* DATA TO PROCESS:

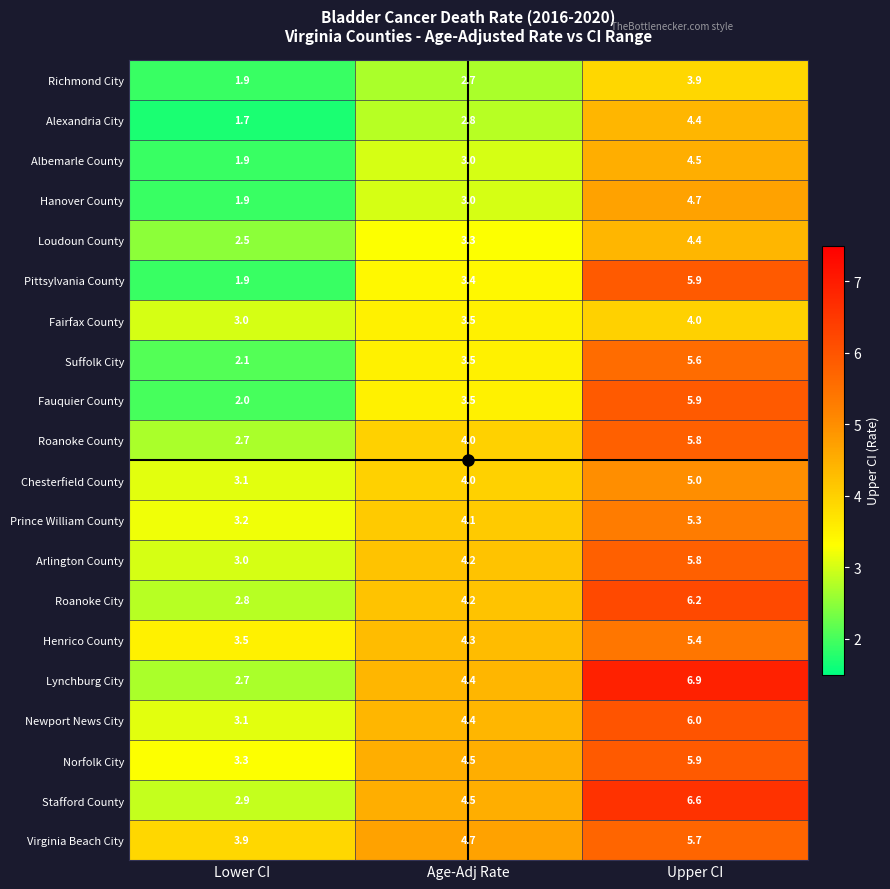

Where is Hanover County nearest to the value 3?

Age-Adj Rate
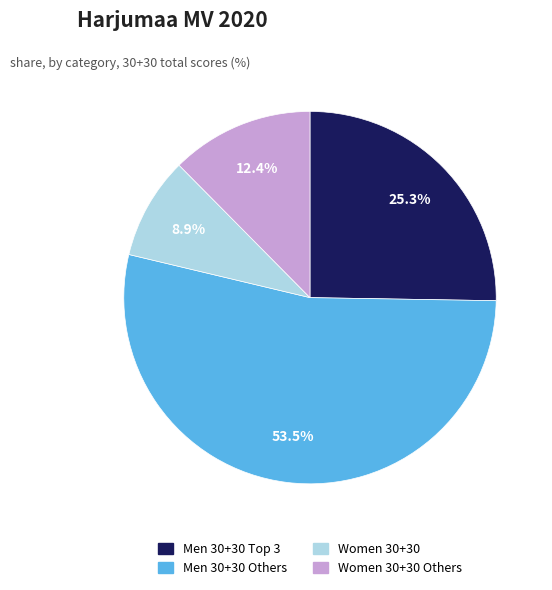

Does any single category account for the majority?

Yes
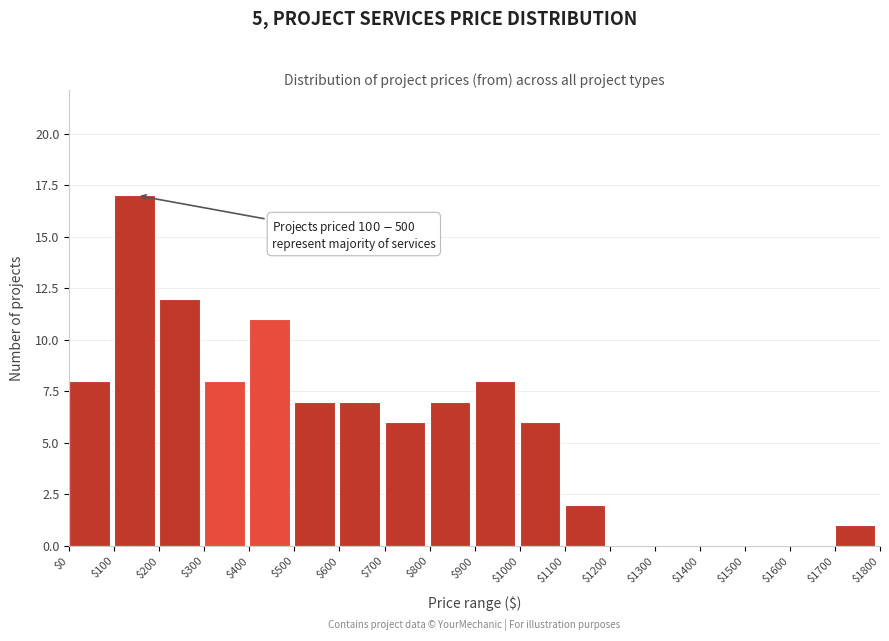

Over which range of the x-axis is the bar tallest?

$100 to $200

* TASK TO COMPLETE:
Recast all the entries above as a Markdown table with two columns, Row and Content, putting each nonblank line in its own numbered row. Leave the pictures out of the table.

* RESULT OF THE EXERCISE:
| Row | Content |
|---|---|
| 1 | Where is Hanover County nearest to the value 3? |
| 2 | Age-Adj Rate |
| 3 | Does any single category account for the majority? |
| 4 | Yes |
| 5 | Over which range of the x-axis is the bar tallest? |
| 6 | $100 to $200 |